▶ [Exercise aim]
Rewrite the post starting with "Monday, November 16, 2009" and going on through "it's not funny.", with "oprah" changed to "therapist".

▶ [Extract]
════
Monday, November 16, 2009

Becoming Mythili

it's really truly annoying when you're trying to make an effort and people don't appreciate it. i haven't had anyone close to me die ok? it's not like i can relate on a personal basis to that. i mean,seriously,it's not like i'm some kind of a teenage oprah who can magically think of the right words to say at the right point of time. it's not funny.
and when i confide to people that i'm realll averse to all things medical,i fucking mean it. i don't like it when people make fun of it to such an extent. and to actually support something like this? it could be funny,it really could be.. except that it's not!
Maybe this whole PMS thing was invented so that women could have a legitimate reason as to why they were suddenly getting brainwaves of a different frequency. It was probably created by some male chauvinist who couldn't think of an appropriate reason as to why his wife was suddenly more outspoken than him and Bang! The Big Red Theory was born! tsk! why are men such pigs anyway? most men,to say the least. i mean,just because some things don't the way you planned it,what,women are stupid,shallow and idiotic? and don't even get me started on the whole illogical thing. at least when a woman gets pissed off,she gossips. get a man pissed off and you have afghanistan on a whole new level. Right.
Anyway,about this whole class gathering thing: people reply! does it take much for you to say if you're coming,not coming or maybe coming?? it could really help! And why the fuck do i have to be in charge of this whole thing? i could be not caring the whole time and things would stay just as sucky as if i had been totally involved. it really does take two fucking hands to clap.
and just so you know,she's so NOT pretty! i could be blind with a penis and i still wouldn't ask that whiny,idiotic thing out. not to be subjective,of course!
════
(Data records)
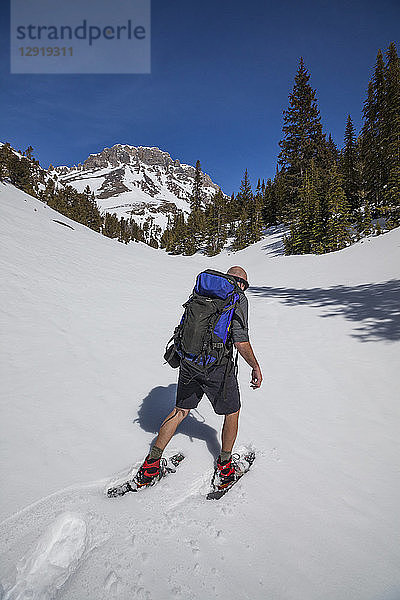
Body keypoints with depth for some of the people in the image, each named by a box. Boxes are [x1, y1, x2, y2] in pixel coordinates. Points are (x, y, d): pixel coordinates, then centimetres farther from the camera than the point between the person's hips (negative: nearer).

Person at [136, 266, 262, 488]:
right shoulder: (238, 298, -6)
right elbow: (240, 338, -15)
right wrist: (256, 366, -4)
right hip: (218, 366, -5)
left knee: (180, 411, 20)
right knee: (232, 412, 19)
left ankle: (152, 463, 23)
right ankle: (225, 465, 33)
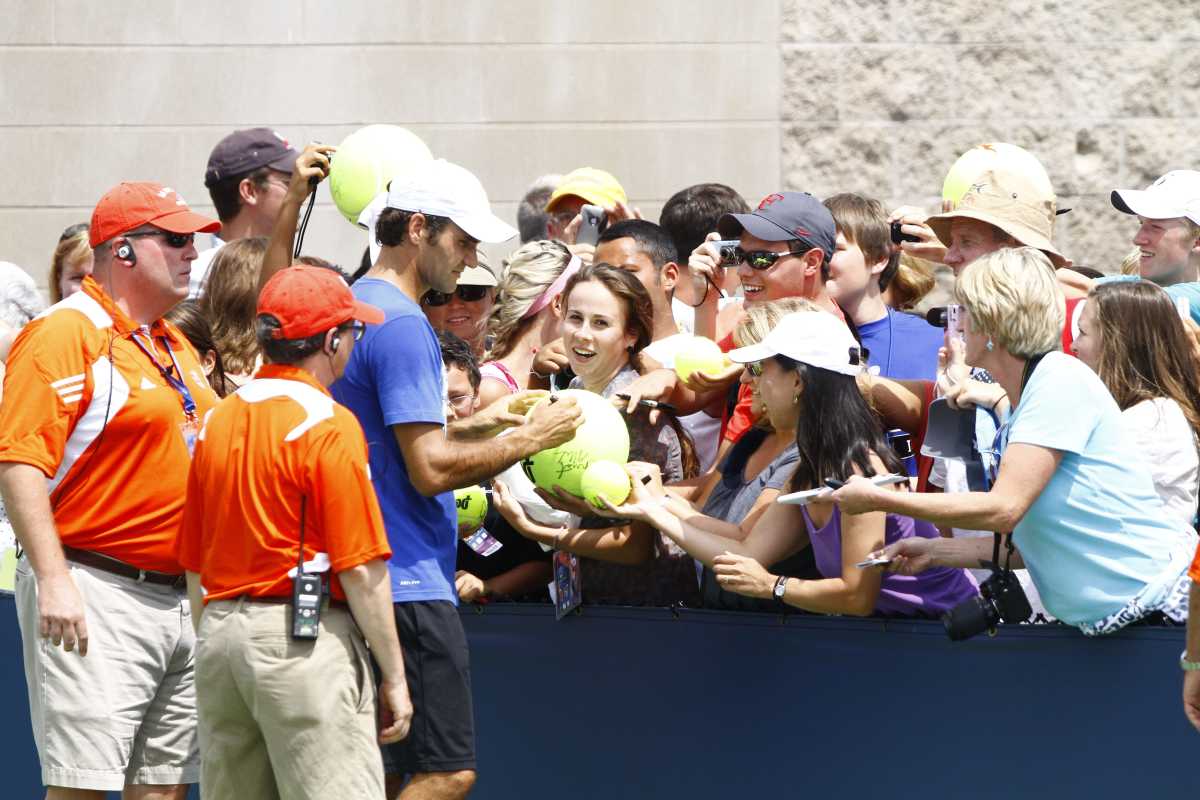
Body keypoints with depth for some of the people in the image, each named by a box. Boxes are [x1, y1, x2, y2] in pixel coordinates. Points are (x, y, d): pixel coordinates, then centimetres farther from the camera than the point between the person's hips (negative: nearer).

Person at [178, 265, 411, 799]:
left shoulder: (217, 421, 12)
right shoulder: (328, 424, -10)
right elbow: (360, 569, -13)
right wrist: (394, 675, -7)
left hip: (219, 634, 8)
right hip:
════
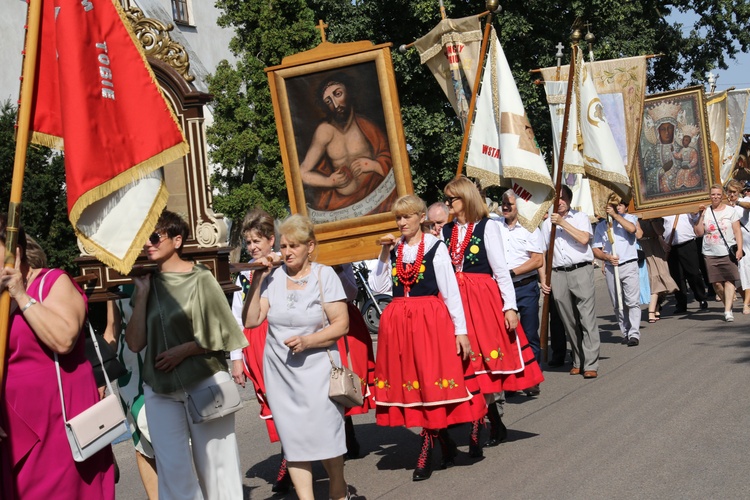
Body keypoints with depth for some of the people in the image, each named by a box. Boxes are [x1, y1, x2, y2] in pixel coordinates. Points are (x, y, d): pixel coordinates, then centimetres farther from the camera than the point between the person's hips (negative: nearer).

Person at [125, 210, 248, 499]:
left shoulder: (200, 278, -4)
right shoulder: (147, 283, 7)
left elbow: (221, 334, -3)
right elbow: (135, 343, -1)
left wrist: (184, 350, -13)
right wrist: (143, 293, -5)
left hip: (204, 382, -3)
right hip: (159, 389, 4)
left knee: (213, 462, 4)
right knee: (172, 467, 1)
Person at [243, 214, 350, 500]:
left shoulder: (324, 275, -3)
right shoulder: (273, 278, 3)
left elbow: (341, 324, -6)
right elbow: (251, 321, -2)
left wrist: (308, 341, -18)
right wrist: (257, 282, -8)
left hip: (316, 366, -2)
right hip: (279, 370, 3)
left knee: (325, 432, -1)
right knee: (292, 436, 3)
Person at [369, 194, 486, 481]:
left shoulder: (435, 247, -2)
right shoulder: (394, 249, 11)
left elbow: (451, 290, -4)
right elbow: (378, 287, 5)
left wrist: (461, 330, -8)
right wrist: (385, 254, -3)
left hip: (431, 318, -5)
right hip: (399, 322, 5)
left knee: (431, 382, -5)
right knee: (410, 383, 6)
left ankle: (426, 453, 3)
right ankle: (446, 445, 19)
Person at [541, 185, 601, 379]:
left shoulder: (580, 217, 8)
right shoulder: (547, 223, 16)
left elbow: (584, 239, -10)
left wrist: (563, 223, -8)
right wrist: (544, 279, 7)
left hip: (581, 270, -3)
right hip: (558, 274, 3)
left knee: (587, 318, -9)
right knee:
════
▶ [Response to this exercise]
Monday, November 16, 2009

Becoming Mythili

it's really truly annoying when you're trying to make an effort and people don't appreciate it. i haven't had anyone close to me die ok? it's not like i can relate on a personal basis to that. i mean,seriously,it's not like i'm some kind of a teenage therapist who can magically think of the right words to say at the right point of time. it's not funny.